Acquisition, Representation and Usage of Conceptual Hierarchies
Through subsumption and instantiation, individual instances (“artificial intelligence”, “the spotted pig”) otherwise spanning a wide range of domains can be brought together and organized under conceptual hierarchies. The hierarchies connect more specific concepts (“computer science subfields”, “gastropubs”) to more general concepts (“academic disciplines”, “restaurants”) through IsA relations. Explicit or implicit properties applicable to, and defining, more general concepts are inherited by their more specific concepts, down to the instances connected to the lower parts of the hierarchies. Subsumption represents a crisp, universally-applicable principle towards consistently representing IsA relations in any knowledge resource. Yet knowledge resources often exhibit significant differences in their scope, representation choices and intended usage, to cause significant differences in their expected usage and impact on various tasks.

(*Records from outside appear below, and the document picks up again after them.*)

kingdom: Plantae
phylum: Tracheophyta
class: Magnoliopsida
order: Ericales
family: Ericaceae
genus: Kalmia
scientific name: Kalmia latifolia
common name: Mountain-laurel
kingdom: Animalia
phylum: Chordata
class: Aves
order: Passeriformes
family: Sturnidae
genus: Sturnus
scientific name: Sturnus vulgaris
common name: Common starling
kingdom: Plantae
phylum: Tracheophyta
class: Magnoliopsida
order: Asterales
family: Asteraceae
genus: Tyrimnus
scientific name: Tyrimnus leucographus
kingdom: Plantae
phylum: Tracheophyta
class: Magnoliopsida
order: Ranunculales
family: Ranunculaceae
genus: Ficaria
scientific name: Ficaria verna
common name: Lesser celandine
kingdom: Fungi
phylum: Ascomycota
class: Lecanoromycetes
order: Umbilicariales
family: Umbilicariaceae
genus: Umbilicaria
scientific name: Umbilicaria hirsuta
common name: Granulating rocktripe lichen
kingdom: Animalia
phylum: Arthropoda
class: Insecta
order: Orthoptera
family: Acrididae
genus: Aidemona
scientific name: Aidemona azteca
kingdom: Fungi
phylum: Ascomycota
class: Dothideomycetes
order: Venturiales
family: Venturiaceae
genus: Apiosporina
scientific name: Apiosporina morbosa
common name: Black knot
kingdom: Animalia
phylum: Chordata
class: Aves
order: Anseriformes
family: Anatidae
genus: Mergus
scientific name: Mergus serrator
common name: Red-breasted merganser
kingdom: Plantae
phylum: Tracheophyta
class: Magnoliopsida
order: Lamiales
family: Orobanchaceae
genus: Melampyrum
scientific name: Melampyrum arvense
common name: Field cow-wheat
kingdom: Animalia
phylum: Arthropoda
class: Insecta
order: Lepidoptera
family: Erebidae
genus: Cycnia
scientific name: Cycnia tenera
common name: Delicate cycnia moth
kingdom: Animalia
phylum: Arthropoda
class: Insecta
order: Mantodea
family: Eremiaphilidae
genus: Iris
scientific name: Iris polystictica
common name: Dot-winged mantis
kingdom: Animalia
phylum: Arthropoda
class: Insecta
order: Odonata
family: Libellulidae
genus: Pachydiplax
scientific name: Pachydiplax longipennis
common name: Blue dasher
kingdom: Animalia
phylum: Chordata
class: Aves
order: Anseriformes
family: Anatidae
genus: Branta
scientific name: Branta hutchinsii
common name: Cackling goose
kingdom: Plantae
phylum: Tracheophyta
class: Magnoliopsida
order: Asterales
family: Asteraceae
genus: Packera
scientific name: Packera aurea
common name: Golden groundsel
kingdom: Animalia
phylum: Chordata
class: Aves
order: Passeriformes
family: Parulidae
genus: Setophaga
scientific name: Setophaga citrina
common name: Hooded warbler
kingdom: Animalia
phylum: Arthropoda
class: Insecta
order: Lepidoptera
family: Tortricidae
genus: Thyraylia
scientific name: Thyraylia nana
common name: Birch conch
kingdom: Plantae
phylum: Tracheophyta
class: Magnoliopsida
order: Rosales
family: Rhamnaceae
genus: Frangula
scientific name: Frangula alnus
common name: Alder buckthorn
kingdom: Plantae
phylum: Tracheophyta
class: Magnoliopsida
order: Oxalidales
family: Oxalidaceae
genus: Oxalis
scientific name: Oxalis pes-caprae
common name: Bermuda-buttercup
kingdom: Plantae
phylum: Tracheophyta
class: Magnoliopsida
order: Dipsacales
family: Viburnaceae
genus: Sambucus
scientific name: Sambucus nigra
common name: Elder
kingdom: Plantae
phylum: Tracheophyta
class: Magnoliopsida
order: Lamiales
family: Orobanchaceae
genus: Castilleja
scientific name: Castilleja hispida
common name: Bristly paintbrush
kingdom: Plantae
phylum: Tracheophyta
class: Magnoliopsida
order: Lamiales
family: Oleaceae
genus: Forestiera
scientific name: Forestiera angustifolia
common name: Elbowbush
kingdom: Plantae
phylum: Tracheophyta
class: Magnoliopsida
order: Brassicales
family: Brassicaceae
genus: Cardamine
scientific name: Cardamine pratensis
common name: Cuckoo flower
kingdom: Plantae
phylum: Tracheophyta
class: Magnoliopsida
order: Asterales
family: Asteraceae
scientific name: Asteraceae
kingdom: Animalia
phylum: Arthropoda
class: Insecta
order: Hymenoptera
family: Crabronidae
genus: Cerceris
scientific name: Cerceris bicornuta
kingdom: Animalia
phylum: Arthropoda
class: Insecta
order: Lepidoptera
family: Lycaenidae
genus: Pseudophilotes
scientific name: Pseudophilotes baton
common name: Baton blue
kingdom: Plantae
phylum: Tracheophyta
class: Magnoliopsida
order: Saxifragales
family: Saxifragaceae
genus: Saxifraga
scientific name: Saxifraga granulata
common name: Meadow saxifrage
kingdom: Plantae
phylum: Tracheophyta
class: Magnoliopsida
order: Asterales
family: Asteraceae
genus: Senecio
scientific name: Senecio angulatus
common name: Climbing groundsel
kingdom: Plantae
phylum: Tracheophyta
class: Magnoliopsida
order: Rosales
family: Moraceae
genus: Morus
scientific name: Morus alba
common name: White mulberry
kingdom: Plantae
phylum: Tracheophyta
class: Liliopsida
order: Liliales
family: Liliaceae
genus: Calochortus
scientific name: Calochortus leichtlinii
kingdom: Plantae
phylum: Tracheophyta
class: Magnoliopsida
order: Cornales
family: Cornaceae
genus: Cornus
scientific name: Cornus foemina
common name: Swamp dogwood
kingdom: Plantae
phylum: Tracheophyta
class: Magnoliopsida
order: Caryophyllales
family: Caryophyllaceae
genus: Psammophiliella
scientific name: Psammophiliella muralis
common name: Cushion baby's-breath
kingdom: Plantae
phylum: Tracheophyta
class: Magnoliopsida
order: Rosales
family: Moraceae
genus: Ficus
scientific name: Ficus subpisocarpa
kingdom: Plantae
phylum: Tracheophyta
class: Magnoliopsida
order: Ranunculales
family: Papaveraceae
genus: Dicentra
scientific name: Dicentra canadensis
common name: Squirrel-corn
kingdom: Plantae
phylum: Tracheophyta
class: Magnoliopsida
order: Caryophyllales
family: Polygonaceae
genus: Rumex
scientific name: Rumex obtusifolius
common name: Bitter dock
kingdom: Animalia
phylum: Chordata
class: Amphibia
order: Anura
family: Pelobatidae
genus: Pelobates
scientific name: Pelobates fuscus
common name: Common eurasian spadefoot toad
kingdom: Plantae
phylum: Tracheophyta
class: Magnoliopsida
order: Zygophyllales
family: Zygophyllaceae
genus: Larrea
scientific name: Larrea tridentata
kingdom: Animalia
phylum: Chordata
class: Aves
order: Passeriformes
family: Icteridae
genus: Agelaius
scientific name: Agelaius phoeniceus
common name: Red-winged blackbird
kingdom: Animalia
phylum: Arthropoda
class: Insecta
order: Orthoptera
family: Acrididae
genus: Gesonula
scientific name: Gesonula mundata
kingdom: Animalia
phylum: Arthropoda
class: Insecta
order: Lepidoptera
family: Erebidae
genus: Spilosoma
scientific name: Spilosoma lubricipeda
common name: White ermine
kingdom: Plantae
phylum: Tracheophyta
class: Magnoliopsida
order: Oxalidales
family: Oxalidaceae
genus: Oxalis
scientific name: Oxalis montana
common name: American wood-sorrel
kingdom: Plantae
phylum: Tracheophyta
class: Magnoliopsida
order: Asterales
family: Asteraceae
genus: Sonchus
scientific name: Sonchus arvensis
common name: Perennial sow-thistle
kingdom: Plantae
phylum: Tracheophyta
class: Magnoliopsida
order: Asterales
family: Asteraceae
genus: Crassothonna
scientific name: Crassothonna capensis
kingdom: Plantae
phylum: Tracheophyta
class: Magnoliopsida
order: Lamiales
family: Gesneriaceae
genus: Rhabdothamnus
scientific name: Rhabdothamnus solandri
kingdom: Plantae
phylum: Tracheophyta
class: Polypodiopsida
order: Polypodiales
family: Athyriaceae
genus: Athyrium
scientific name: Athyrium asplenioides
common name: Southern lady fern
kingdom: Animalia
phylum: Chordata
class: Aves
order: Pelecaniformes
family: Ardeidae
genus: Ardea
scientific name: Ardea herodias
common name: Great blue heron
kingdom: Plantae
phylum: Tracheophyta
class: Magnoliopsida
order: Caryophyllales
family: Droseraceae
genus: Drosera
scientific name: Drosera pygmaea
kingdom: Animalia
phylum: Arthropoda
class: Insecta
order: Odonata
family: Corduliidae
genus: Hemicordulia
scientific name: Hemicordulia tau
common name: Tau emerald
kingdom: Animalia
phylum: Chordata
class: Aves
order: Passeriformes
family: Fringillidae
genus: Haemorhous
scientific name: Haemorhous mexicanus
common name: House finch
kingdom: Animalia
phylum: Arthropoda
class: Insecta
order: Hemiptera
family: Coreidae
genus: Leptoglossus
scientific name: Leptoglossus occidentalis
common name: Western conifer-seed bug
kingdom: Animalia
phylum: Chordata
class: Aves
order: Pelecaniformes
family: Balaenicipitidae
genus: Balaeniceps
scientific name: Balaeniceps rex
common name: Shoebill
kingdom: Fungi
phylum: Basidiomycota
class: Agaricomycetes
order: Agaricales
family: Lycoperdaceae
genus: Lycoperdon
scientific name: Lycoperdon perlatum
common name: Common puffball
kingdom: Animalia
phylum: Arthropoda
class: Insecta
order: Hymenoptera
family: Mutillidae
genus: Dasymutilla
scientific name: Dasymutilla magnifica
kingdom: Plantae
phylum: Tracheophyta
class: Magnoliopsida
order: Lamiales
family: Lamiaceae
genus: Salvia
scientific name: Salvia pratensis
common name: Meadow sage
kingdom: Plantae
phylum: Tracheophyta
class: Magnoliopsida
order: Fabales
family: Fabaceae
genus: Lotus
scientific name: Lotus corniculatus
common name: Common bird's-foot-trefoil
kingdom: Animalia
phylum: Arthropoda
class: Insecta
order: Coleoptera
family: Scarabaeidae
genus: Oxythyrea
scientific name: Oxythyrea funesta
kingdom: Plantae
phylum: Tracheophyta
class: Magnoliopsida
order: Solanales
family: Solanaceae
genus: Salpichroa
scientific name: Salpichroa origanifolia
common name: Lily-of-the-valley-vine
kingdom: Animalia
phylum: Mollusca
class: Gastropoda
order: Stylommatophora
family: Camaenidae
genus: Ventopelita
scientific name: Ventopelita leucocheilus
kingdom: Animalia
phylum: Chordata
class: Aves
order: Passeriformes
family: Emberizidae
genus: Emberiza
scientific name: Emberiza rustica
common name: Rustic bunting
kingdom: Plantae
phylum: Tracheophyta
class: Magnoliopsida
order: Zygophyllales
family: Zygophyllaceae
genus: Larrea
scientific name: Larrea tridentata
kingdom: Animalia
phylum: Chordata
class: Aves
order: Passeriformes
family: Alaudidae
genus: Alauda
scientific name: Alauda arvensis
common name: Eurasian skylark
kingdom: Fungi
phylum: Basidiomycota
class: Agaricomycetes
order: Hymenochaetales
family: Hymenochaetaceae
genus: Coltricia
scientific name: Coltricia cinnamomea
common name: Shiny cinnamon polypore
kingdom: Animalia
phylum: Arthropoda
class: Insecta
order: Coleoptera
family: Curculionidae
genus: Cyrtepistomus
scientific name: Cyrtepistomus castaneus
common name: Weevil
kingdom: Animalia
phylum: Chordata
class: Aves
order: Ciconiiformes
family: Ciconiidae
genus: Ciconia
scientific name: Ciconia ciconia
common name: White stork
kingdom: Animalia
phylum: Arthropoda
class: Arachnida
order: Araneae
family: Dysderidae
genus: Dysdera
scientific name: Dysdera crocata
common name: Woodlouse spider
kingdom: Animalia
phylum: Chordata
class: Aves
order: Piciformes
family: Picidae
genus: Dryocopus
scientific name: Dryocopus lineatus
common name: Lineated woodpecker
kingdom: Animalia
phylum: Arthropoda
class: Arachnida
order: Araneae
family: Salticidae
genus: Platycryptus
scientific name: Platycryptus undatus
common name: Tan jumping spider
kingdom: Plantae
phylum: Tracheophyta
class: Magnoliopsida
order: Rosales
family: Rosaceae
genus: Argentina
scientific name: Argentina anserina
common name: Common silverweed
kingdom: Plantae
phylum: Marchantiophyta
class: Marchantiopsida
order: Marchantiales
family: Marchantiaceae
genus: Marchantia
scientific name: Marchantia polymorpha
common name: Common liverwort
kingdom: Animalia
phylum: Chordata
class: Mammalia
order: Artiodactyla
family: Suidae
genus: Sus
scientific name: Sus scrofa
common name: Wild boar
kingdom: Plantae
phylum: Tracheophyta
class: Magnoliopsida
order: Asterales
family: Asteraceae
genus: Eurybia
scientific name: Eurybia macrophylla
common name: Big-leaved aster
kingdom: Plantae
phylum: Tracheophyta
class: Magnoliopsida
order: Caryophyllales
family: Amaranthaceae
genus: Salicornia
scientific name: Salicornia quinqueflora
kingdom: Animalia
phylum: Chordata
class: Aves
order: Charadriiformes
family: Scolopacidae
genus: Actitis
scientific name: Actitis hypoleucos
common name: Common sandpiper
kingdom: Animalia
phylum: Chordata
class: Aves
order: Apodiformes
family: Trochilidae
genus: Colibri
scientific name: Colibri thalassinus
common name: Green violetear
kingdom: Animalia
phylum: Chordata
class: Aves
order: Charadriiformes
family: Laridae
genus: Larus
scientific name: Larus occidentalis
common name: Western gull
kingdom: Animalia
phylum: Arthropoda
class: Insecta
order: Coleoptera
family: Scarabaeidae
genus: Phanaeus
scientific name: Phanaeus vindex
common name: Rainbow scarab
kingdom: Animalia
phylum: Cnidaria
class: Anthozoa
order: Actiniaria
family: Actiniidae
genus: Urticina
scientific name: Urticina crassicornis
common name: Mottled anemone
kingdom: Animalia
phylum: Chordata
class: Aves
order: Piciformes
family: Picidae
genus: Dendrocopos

This tutorial examines the theoretical foundations of subsumption, and its practical embodiment through IsA relations compiled manually or extracted automatically. It addresses IsA relations from their formal definition; through practical choices made in their representation within the larger and more widely-used of the available knowledge resources; to their automatic acquisition from document repositories, as opposed to their manual compilation by human contributors; to their impact in text analysis and information retrieval. As search engines move away from returning a set of links and closer to returning results that more directly answer queries, IsA relations play an increasingly important role towards a better understanding of documents and queries. The tutorial teaches the audience about definitions, assumptions and practical choices related to modeling and representing IsA relations in existing, human-compiled resources of instances, concepts and resulting conceptual hierarchies; methods for automatically extracting sets of instances within unlabeled or labeled concepts, where the concepts may be considered as a flat set or organized hierarchically; and applications of IsA relations in information retrieval.
Outline of tutorial:
- Subsumption, inheritance, instantiation;
- Resources of instances, concepts and hierarchies;
- Acquisition of IsA relations from text;
Marius Pasca is a research scientist at Google. Current research interests include factual information extraction from unstructured text within documents and queries and its applications to Web search.